Die PC-Ego-Shooter-Legende erobert die PS2.


Eine richtige Story hat Unreal Tournament nicht. In einer düsteren Zukunft treffen sich moderne Gladiatoren in Kampfarenen und versuchen sich mit Hilfe einer Vielzahl von Waffen das Lebenslicht auszupusten. Erst wenn man in diversen Wettbewerben sein Können unter Beweis gestellt hat, wird man zum Champion des blutigen Wettkampfs gekrönt.

Hinter den neugestalteten und sehr übersichtlichen Menüs verstecken sich altbewährte Modi. Nachdem man aus den knapp zwei Dutzend Kämpfern und Kämpferinnen, von denen die Hälfte erst freigespielt werden muss, seinen Favoriten gewählt hat, kann man seine lange und harte Einzelspieler-Karriere beginnen. Im Deathmatch geht es einzig und allein darum, als erster eine bestimmte Anzahl von Abschüssen zu erreichen, um ins nächste Level vorzudringen.
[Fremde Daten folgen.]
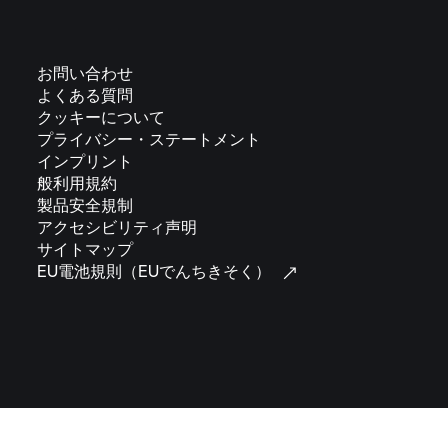
お問い合わせ
よくある質問
クッキーについて
プライバシー・ステートメント
インプリント
般利用規約
製品安全規制
アクセシビリティ声明
サイトマップ
EU電池規則（EUでんちきそく）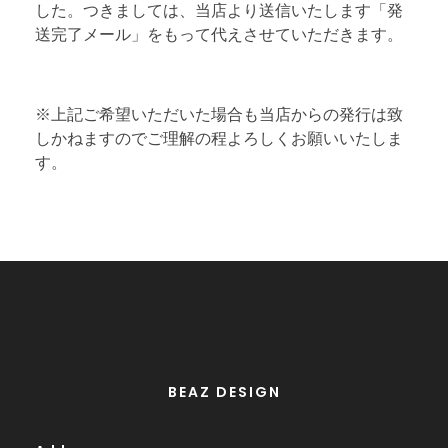
した。つきましては、当店より送信いたします「発
送完了メール」をもって代えさせていただきます。
※上記ご希望いただいた場合も当店からの発行は致
しかねますのでご理解の程よろしくお願いいたしま
す。
BEAZ DESIGN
Die anderen Spielvariationen, die teilweise erst freigeschaltet werden müssen, sind etwas gehaltvoller und bieten trotz der Baller-Thematik ausreichend Platz für taktische Überlegungen. Im Capture the Flag-Modus spielt man zusammen mit bis zu drei Bots (computergesteuerte Charaktere) gegen ein gleichgroßes gegnerisches Team. Das Ziel ist es, in das feindliche Lager einzudringen, die Flagge zu stehlen und diese zur eigenen Basis zu befördern. Da man nur punkten kann, wenn auch das eigene übergroße Taschentuch an seinem Mast flattert, kommt es zu herrlich hektischen Verfolgungsjagden.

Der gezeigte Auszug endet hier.